It took less than a minute – just 52 seconds – after a cloud server honeypot went live for cybercriminals to attack it.

This is among the results from a new Sophos report, “Exposed: Cyberattacks on Cloud Honeypots”, which found that, on average, the cloud servers were hit by 13 attempted attacks per minute, per honeypot.

The honeypots were set up in 10 of the most popular Amazon Web Services (AWS) data centres in the world, including California, Frankfurt, Ireland, London, Mumbai, Ohio, Paris, Sao Paulo, Singapore, and Sydney over a 30-day period.

A honeypot is a system intended to mimic likely targets of cyberattackers, so that security researchers can monitor cybercriminal behaviours.

In the study, more than 5-million attacks were attempted on the global network of honeypots in the 30-day period, demonstrating how cybercriminals are automatically scanning for weak open cloud buckets. If attackers are successful at gaining entry, organisations could be vulnerable to data breaches. Cybercriminals also use breached cloud servers as pivot points to gain access onto other servers or networks.

“The Sophos report identifies the threats organizations migrating to hybrid and all-cloud platforms face,” says Matthew Boddy, security specialist at Sophos. “The aggressive speed and scale of attacks on the honeypots shows how relentlessly persistent cybercriminals are and indicates they are using botnets to target an organization’s cloud platforms. In some instances, it may be a human attacker, but regardless, companies need a security strategy to protect what they are putting into the cloud.

“The issue of visibility and security in cloud platforms is a big business challenge, and with increased migration to the cloud, we see this continuing.”

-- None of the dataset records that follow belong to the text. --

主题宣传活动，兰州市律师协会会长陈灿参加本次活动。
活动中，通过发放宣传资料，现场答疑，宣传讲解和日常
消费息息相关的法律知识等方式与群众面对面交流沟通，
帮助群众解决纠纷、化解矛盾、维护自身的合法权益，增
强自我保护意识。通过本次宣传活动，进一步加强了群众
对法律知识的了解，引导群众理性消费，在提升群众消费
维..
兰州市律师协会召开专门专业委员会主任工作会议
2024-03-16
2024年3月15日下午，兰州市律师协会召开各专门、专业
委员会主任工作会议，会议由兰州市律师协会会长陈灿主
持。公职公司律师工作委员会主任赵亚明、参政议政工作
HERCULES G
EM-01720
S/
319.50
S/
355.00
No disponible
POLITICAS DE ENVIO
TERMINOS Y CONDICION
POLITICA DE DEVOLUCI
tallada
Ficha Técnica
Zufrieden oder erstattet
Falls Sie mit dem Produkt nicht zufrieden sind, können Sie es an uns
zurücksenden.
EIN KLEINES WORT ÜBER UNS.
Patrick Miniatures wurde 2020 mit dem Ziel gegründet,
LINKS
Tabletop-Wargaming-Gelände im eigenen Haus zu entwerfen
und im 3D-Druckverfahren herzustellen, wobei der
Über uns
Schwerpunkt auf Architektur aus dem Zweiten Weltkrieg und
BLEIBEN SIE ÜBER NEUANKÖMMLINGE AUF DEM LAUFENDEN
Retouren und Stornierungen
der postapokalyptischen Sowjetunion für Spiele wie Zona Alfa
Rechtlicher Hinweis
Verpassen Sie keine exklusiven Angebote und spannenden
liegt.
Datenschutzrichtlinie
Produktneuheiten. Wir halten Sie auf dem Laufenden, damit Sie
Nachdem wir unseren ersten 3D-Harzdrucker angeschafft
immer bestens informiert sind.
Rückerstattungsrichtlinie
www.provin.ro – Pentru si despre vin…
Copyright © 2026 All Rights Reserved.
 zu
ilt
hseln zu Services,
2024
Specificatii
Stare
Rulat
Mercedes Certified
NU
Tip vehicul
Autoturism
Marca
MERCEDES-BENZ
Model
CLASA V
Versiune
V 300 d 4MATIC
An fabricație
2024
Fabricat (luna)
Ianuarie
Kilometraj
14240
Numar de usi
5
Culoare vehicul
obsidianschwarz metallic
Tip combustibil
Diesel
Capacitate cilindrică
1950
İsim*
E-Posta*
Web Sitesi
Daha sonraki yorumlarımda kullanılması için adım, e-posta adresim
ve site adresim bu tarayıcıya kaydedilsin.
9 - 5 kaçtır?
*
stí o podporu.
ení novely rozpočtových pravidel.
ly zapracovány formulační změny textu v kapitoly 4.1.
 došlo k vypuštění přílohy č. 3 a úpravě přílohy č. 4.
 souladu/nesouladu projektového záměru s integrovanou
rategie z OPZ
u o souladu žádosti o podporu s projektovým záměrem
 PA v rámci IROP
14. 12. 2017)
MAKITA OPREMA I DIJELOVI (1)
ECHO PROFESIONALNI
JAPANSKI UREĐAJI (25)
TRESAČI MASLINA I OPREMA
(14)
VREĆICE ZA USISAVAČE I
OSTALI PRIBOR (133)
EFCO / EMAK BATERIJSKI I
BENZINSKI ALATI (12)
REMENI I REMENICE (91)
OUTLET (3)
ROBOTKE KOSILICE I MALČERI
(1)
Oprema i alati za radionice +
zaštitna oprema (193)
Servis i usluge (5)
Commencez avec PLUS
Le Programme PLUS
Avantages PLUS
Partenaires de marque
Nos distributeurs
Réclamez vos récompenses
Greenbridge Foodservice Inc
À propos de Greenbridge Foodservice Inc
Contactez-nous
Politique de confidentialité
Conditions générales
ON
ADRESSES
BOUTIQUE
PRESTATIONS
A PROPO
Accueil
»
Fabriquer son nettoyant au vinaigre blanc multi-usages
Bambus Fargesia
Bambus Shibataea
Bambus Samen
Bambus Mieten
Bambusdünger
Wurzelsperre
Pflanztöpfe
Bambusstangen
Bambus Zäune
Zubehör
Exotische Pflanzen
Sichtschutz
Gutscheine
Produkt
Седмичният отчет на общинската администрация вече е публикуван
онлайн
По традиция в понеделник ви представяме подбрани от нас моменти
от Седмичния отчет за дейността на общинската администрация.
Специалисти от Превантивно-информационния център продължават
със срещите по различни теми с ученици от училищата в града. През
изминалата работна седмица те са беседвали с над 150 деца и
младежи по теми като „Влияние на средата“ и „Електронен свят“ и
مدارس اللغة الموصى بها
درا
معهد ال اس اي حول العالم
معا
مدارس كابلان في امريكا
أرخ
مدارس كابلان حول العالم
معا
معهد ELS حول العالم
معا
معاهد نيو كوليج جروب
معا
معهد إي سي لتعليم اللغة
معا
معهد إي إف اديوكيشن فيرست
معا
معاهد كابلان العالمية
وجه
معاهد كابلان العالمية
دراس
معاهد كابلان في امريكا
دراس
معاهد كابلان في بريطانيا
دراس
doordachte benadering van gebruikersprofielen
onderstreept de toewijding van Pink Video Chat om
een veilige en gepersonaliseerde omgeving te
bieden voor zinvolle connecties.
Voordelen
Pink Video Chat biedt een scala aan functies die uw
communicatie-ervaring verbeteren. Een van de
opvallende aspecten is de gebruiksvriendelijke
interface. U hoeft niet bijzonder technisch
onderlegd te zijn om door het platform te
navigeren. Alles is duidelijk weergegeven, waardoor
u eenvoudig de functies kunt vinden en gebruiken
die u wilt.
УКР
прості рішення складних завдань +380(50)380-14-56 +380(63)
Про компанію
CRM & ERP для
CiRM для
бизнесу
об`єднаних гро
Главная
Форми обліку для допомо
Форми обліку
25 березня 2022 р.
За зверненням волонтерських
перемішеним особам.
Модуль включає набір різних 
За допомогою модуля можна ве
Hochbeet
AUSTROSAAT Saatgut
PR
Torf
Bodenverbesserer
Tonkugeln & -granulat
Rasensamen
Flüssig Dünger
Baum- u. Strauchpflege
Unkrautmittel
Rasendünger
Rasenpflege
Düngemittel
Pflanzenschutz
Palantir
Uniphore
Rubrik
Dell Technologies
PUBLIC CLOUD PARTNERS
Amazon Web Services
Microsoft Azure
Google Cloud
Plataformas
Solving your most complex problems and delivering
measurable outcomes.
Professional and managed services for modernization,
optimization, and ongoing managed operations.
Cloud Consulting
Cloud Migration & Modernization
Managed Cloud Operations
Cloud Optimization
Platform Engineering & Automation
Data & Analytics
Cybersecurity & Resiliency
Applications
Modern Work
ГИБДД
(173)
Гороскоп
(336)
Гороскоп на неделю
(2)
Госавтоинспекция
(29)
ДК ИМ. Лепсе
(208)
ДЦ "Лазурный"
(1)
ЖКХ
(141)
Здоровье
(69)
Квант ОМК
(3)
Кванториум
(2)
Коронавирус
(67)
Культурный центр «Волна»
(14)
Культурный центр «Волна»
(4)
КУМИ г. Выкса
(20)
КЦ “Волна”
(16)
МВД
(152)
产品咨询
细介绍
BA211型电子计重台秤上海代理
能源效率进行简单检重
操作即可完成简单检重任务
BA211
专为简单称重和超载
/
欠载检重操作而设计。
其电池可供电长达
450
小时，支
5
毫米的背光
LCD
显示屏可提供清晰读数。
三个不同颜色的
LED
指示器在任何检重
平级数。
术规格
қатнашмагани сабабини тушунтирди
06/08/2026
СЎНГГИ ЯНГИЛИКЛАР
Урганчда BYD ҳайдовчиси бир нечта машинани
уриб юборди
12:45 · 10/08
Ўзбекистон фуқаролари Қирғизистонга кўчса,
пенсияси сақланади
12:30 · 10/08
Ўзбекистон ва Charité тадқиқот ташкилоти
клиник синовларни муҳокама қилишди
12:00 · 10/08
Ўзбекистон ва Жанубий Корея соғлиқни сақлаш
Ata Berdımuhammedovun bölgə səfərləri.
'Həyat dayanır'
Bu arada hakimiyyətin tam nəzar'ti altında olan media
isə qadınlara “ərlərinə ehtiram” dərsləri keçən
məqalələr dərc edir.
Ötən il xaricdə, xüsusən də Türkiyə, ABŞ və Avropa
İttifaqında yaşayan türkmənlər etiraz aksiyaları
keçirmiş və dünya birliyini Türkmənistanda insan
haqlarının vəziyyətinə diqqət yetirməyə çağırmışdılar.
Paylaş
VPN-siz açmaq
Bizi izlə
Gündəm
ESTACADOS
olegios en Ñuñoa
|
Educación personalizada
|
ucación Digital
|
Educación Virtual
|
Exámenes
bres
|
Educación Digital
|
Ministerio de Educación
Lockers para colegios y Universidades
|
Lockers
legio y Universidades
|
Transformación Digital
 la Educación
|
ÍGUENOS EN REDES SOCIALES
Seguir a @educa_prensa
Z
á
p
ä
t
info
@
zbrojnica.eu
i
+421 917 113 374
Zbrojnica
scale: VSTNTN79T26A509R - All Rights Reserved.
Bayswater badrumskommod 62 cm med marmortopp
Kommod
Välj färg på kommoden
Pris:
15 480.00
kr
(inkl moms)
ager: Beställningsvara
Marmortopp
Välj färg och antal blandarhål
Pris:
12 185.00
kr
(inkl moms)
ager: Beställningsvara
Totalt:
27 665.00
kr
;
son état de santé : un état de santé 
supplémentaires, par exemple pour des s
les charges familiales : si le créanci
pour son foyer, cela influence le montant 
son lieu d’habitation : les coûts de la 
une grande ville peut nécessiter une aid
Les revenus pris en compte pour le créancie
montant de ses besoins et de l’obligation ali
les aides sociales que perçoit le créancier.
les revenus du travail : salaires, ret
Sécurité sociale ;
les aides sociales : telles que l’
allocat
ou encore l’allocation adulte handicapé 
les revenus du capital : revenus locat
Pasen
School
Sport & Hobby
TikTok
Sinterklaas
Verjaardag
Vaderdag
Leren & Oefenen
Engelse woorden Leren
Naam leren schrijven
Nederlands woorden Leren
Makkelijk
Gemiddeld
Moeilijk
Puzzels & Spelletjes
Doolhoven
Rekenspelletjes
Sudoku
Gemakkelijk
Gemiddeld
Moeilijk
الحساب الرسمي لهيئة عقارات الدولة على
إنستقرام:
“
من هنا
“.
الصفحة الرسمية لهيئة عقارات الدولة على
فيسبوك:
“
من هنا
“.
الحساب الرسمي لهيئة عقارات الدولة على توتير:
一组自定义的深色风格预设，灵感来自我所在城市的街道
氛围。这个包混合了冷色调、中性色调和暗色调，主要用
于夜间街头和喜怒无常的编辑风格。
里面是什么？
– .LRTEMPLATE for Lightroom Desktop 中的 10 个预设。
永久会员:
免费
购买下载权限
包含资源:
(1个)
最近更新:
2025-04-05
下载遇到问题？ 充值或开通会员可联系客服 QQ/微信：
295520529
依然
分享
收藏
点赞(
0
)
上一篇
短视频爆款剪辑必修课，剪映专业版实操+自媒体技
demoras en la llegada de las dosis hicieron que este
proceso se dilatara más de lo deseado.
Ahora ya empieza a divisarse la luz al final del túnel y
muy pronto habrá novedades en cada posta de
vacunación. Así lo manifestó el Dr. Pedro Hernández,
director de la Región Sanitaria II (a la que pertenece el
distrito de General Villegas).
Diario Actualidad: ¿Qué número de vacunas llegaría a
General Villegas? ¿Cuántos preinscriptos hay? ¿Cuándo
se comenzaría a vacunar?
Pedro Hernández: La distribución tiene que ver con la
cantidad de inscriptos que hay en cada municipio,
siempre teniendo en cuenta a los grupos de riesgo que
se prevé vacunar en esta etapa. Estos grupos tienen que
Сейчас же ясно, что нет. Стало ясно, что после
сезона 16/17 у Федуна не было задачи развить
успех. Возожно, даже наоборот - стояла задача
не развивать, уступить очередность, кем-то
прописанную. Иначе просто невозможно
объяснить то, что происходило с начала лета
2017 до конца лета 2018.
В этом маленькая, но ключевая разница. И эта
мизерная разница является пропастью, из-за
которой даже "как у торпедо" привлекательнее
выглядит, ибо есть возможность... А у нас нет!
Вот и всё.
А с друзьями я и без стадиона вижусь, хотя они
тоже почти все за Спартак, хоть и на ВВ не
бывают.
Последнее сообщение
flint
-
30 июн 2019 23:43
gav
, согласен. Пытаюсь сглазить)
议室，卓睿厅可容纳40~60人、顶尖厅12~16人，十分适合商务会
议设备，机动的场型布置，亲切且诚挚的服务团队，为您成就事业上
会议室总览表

Continuous visibility of public cloud infrastructure is vital for businesses to ensure compliance and to know what to protect. However, multiple development teams within an organization and an ever-changing, auto-scaling environment make this difficult for IT security.

Sophos is addressing security weaknesses in public clouds with the launch of Sophos Cloud Optix, which leverages artificial intelligence (AI) to highlight and mitigate threat exposure in cloud infrastructures.